▸ Consegna
Trascriva fedelmente tutte le righe riportate di seguito, omettendo le immagini.

▸ Dati da elaborare
========================================================================

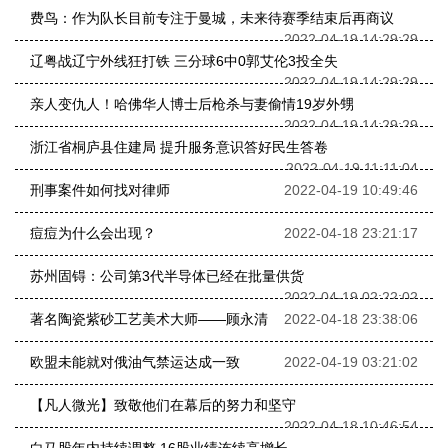
费鸟：作为队长目前专注于曼城，未来待赛季结束后再商议
2022-04-19 14:29:29
辽粤战辽宁外线狂打铁 三分球6中0郭艾伦3投全失
2022-04-19 14:29:29
亲人变仇人！哈佛华人博士后枪杀与妻偷情19岁外甥
2022-04-19 14:29:29
浙江省桐庐县住建局 提升服务意识答好民生答卷
2022-04-19 11:11:04
刑事案件如何找对律师
2022-04-19 10:49:46
痘痘为什么会出现？
2022-04-18 23:21:17
苏州固锝：公司第3代半导体已经在批量供货
2022-04-19 02:22:02
著名陶瓷紫砂工艺美术大师——顾永清
2022-04-18 23:38:06
欧盟未能就对俄油气禁运达成一致
2022-04-19 03:21:02
【凡人微光】致敬他们在幕后的努力和坚守
2022-04-18 10:46:54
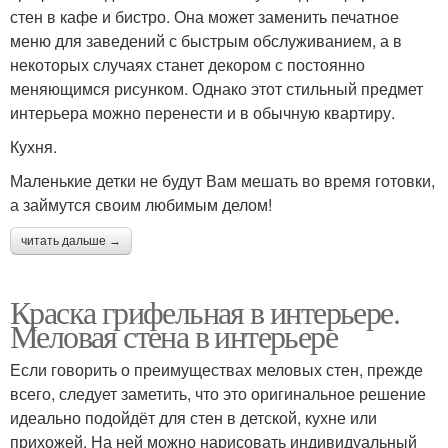
стен в кафе и бистро. Она может заменить печатное
меню для заведений с быстрым обслуживанием, а в
некоторых случаях станет декором с постоянно
меняющимся рисунком. Однако этот стильный предмет
интерьера можно перенести и в обычную квартиру.
Кухня.
Маленькие детки не будут Вам мешать во время готовки,
а займутся своим любимым делом!
читать дальше →
Краска грифельная в интерьере.
Меловая стена в интерьере
Если говорить о преимуществах меловых стен, прежде
всего, следует заметить, что это оригинальное решение
идеально подойдёт для стен в детской, кухне или
прихожей. На ней можно нарисовать индивидуальный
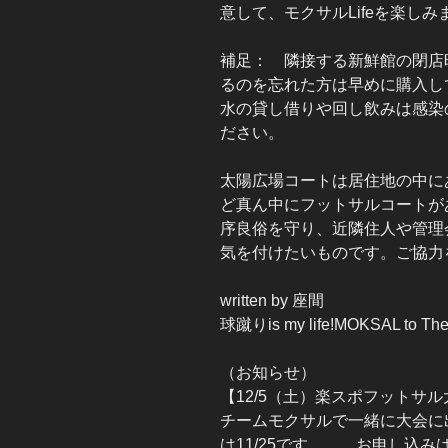
意して、モクサルLifeを楽し
補足： 隣接する新鮮館の閉店
るのを忘れた方は早めに購入し
水の貸し借りや回し飲みは感染
ださい。
太陽広場コートは居住地の中に
ど真ん中にフットサルコートが
序良俗を守り、近隣住人や管理
気を付けたいものです。ご協力
written by 座間
球蹴りis my life!MOKSAL to The 
（お知らせ）
【12/5（土）楽スポフットサ
チームモクサルで一緒に大会に
は11/25です。 お申し込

========================================================================

▸ Esercizio svolto
费鸟：作为队长目前专注于曼城，未来待赛季结束后再商议
2022-04-19 14:29:29
辽粤战辽宁外线狂打铁 三分球6中0郭艾伦3投全失
2022-04-19 14:29:29
亲人变仇人！哈佛华人博士后枪杀与妻偷情19岁外甥
2022-04-19 14:29:29
浙江省桐庐县住建局 提升服务意识答好民生答卷
2022-04-19 11:11:04
刑事案件如何找对律师
2022-04-19 10:49:46
痘痘为什么会出现？
2022-04-18 23:21:17
苏州固锝：公司第3代半导体已经在批量供货
2022-04-19 02:22:02
著名陶瓷紫砂工艺美术大师——顾永清
2022-04-18 23:38:06
欧盟未能就对俄油气禁运达成一致
2022-04-19 03:21:02
【凡人微光】致敬他们在幕后的努力和坚守
2022-04-18 10:46:54
стен в кафе и бистро. Она может заменить печатное
меню для заведений с быстрым обслуживанием, а в
некоторых случаях станет декором с постоянно
меняющимся рисунком. Однако этот стильный предмет
интерьера можно перенести и в обычную квартиру.
Кухня.
Маленькие детки не будут Вам мешать во время готовки,
а займутся своим любимым делом!
читать дальше →
Краска грифельная в интерьере.
Меловая стена в интерьере
Если говорить о преимуществах меловых стен, прежде
всего, следует заметить, что это оригинальное решение
идеально подойдёт для стен в детской, кухне или
прихожей. На ней можно нарисовать индивидуальный
意して、モクサルLifeを楽し
補足： 隣接する新鮮館の閉店
るのを忘れた方は早めに購入し
水の貸し借りや回し飲みは感染
ださい。
太陽広場コートは居住地の中に
ど真ん中にフットサルコートが
序良俗を守り、近隣住人や管理
気を付けたいものです。ご協力
written by 座間
球蹴りis my life!MOKSAL to The 
（お知らせ）
【12/5（土）楽スポフットサ
チームモクサルで一緒に大会に
は11/25です。 お申し込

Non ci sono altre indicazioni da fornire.